= Beginning of Section =

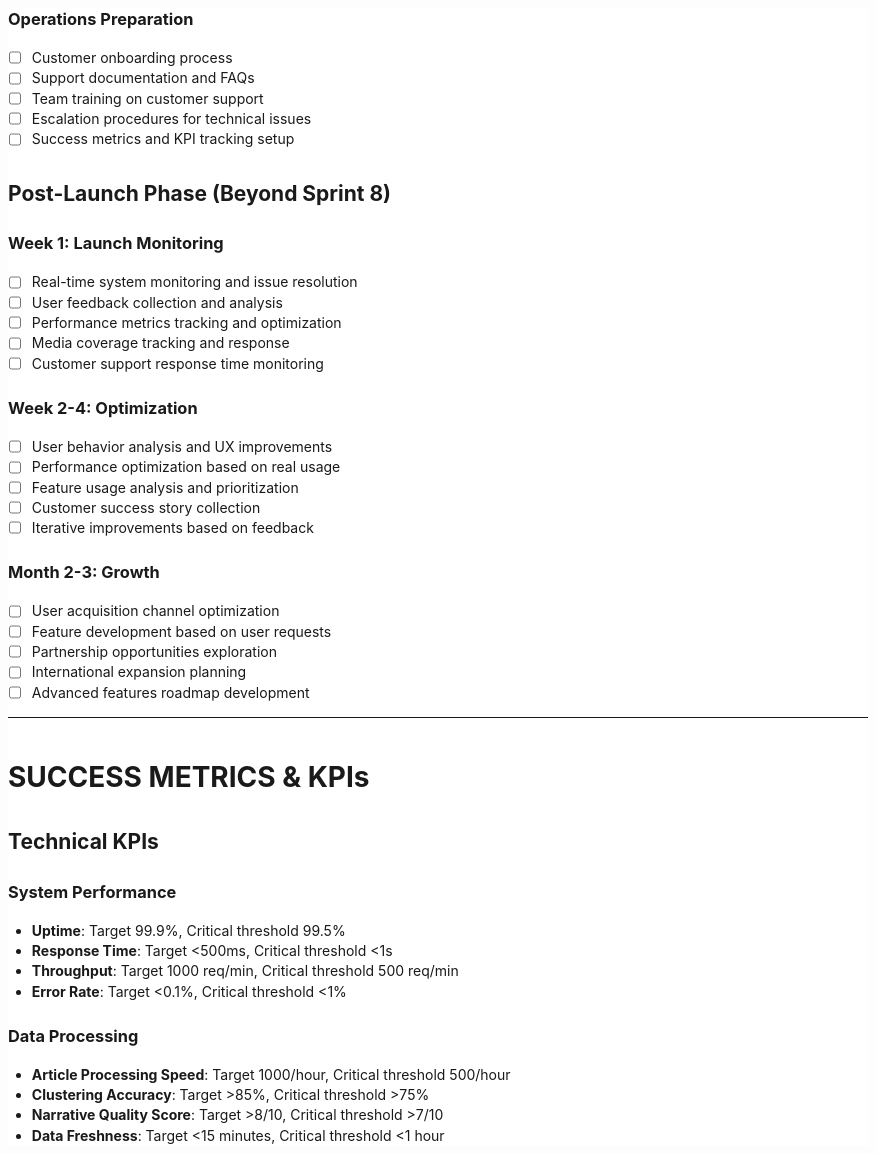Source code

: ### Operations Preparation
- [ ] Customer onboarding process
- [ ] Support documentation and FAQs
- [ ] Team training on customer support
- [ ] Escalation procedures for technical issues
- [ ] Success metrics and KPI tracking setup

## Post-Launch Phase (Beyond Sprint 8)

### Week 1: Launch Monitoring
- [ ] Real-time system monitoring and issue resolution
- [ ] User feedback collection and analysis
- [ ] Performance metrics tracking and optimization
- [ ] Media coverage tracking and response
- [ ] Customer support response time monitoring

### Week 2-4: Optimization
- [ ] User behavior analysis and UX improvements
- [ ] Performance optimization based on real usage
- [ ] Feature usage analysis and prioritization
- [ ] Customer success story collection
- [ ] Iterative improvements based on feedback

### Month 2-3: Growth
- [ ] User acquisition channel optimization
- [ ] Feature development based on user requests
- [ ] Partnership opportunities exploration
- [ ] International expansion planning
- [ ] Advanced features roadmap development

---

# SUCCESS METRICS & KPIs

## Technical KPIs

### System Performance
- **Uptime**: Target 99.9%, Critical threshold 99.5%
- **Response Time**: Target <500ms, Critical threshold <1s
- **Throughput**: Target 1000 req/min, Critical threshold 500 req/min
- **Error Rate**: Target <0.1%, Critical threshold <1%

### Data Processing
- **Article Processing Speed**: Target 1000/hour, Critical threshold 500/hour
- **Clustering Accuracy**: Target >85%, Critical threshold >75%
- **Narrative Quality Score**: Target >8/10, Critical threshold >7/10
- **Data Freshness**: Target <15 minutes, Critical threshold <1 hour
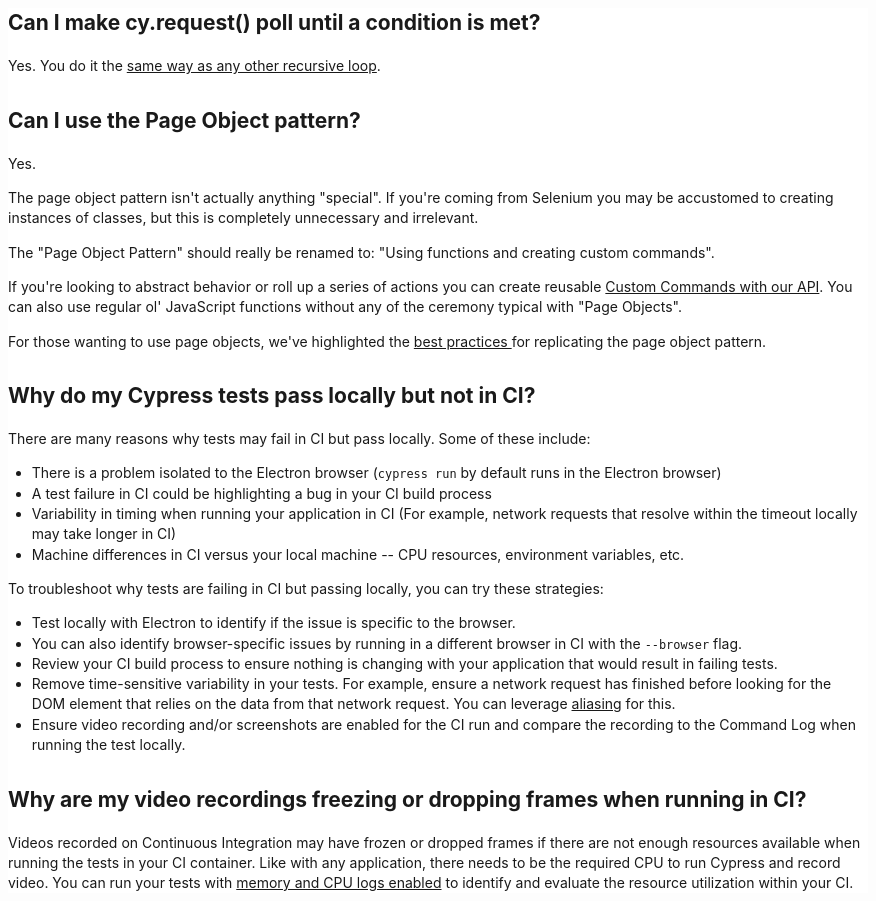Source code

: ## <Icon name="angle-right"></Icon> Can I make cy.request() poll until a condition is met?

Yes. You do it the [same way as any other recursive loop](/api/commands/request#Request-Polling).

## <Icon name="angle-right"></Icon> Can I use the Page Object pattern?

Yes.

The page object pattern isn't actually anything "special". If you're coming from Selenium you may be accustomed to creating instances of classes, but this is completely unnecessary and irrelevant.

The "Page Object Pattern" should really be renamed to: "Using functions and creating custom commands".

If you're looking to abstract behavior or roll up a series of actions you can create reusable [Custom Commands with our API](/api/cypress-api/custom-commands). You can also use regular ol' JavaScript functions without any of the ceremony typical with "Page Objects".

For those wanting to use page objects, we've highlighted the [best practices ](/api/cypress-api/custom-commands#Best-Practices) for replicating the page object pattern.

## <Icon name="angle-right"></Icon> Why do my Cypress tests pass locally but not in CI?

There are many reasons why tests may fail in CI but pass locally. Some of these include:

- There is a problem isolated to the Electron browser (`cypress run` by default runs in the Electron browser)
- A test failure in CI could be highlighting a bug in your CI build process
- Variability in timing when running your application in CI (For example, network requests that resolve within the timeout locally may take longer in CI)
- Machine differences in CI versus your local machine -- CPU resources, environment variables, etc.

To troubleshoot why tests are failing in CI but passing locally, you can try these strategies:

- Test locally with Electron to identify if the issue is specific to the browser.
- You can also identify browser-specific issues by running in a different browser in CI with the `--browser` flag.
- Review your CI build process to ensure nothing is changing with your application that would result in failing tests.
- Remove time-sensitive variability in your tests. For example, ensure a network request has finished before looking for the DOM element that relies on the data from that network request. You can leverage [aliasing](/guides/core-concepts/variables-and-aliases#Aliases) for this.
- Ensure video recording and/or screenshots are enabled for the CI run and compare the recording to the Command Log when running the test locally.

## <Icon name="angle-right"></Icon> Why are my video recordings freezing or dropping frames when running in CI?

Videos recorded on Continuous Integration may have frozen or dropped frames if there are not enough resources available when running the tests in your CI container. Like with any application, there needs to be the required CPU to run Cypress and record video. You can run your tests with [memory and CPU logs enabled](/guides/references/troubleshooting#Log-memory-and-CPU-usage) to identify and evaluate the resource utilization within your CI.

= End of Section =

• **What is being asked**: Copy out every line of the listing above word for word, leaving out the pictures.

• **Answer box**:
Source code

: ### Operations Preparation
- [ ] Customer onboarding process
- [ ] Support documentation and FAQs
- [ ] Team training on customer support
- [ ] Escalation procedures for technical issues
- [ ] Success metrics and KPI tracking setup

## Post-Launch Phase (Beyond Sprint 8)

### Week 1: Launch Monitoring
- [ ] Real-time system monitoring and issue resolution
- [ ] User feedback collection and analysis
- [ ] Performance metrics tracking and optimization
- [ ] Media coverage tracking and response
- [ ] Customer support response time monitoring

### Week 2-4: Optimization
- [ ] User behavior analysis and UX improvements
- [ ] Performance optimization based on real usage
- [ ] Feature usage analysis and prioritization
- [ ] Customer success story collection
- [ ] Iterative improvements based on feedback

### Month 2-3: Growth
- [ ] User acquisition channel optimization
- [ ] Feature development based on user requests
- [ ] Partnership opportunities exploration
- [ ] International expansion planning
- [ ] Advanced features roadmap development

---

# SUCCESS METRICS & KPIs

## Technical KPIs

### System Performance
- **Uptime**: Target 99.9%, Critical threshold 99.5%
- **Response Time**: Target <500ms, Critical threshold <1s
- **Throughput**: Target 1000 req/min, Critical threshold 500 req/min
- **Error Rate**: Target <0.1%, Critical threshold <1%

### Data Processing
- **Article Processing Speed**: Target 1000/hour, Critical threshold 500/hour
- **Clustering Accuracy**: Target >85%, Critical threshold >75%
- **Narrative Quality Score**: Target >8/10, Critical threshold >7/10
- **Data Freshness**: Target <15 minutes, Critical threshold <1 hour
Source code

: ## <Icon name="angle-right"></Icon> Can I make cy.request() poll until a condition is met?

Yes. You do it the [same way as any other recursive loop](/api/commands/request#Request-Polling).

## <Icon name="angle-right"></Icon> Can I use the Page Object pattern?

Yes.

The page object pattern isn't actually anything "special". If you're coming from Selenium you may be accustomed to creating instances of classes, but this is completely unnecessary and irrelevant.

The "Page Object Pattern" should really be renamed to: "Using functions and creating custom commands".

If you're looking to abstract behavior or roll up a series of actions you can create reusable [Custom Commands with our API](/api/cypress-api/custom-commands). You can also use regular ol' JavaScript functions without any of the ceremony typical with "Page Objects".

For those wanting to use page objects, we've highlighted the [best practices ](/api/cypress-api/custom-commands#Best-Practices) for replicating the page object pattern.

## <Icon name="angle-right"></Icon> Why do my Cypress tests pass locally but not in CI?

There are many reasons why tests may fail in CI but pass locally. Some of these include:

- There is a problem isolated to the Electron browser (`cypress run` by default runs in the Electron browser)
- A test failure in CI could be highlighting a bug in your CI build process
- Variability in timing when running your application in CI (For example, network requests that resolve within the timeout locally may take longer in CI)
- Machine differences in CI versus your local machine -- CPU resources, environment variables, etc.

To troubleshoot why tests are failing in CI but passing locally, you can try these strategies:

- Test locally with Electron to identify if the issue is specific to the browser.
- You can also identify browser-specific issues by running in a different browser in CI with the `--browser` flag.
- Review your CI build process to ensure nothing is changing with your application that would result in failing tests.
- Remove time-sensitive variability in your tests. For example, ensure a network request has finished before looking for the DOM element that relies on the data from that network request. You can leverage [aliasing](/guides/core-concepts/variables-and-aliases#Aliases) for this.
- Ensure video recording and/or screenshots are enabled for the CI run and compare the recording to the Command Log when running the test locally.

## <Icon name="angle-right"></Icon> Why are my video recordings freezing or dropping frames when running in CI?

Videos recorded on Continuous Integration may have frozen or dropped frames if there are not enough resources available when running the tests in your CI container. Like with any application, there needs to be the required CPU to run Cypress and record video. You can run your tests with [memory and CPU logs enabled](/guides/references/troubleshooting#Log-memory-and-CPU-usage) to identify and evaluate the resource utilization within your CI.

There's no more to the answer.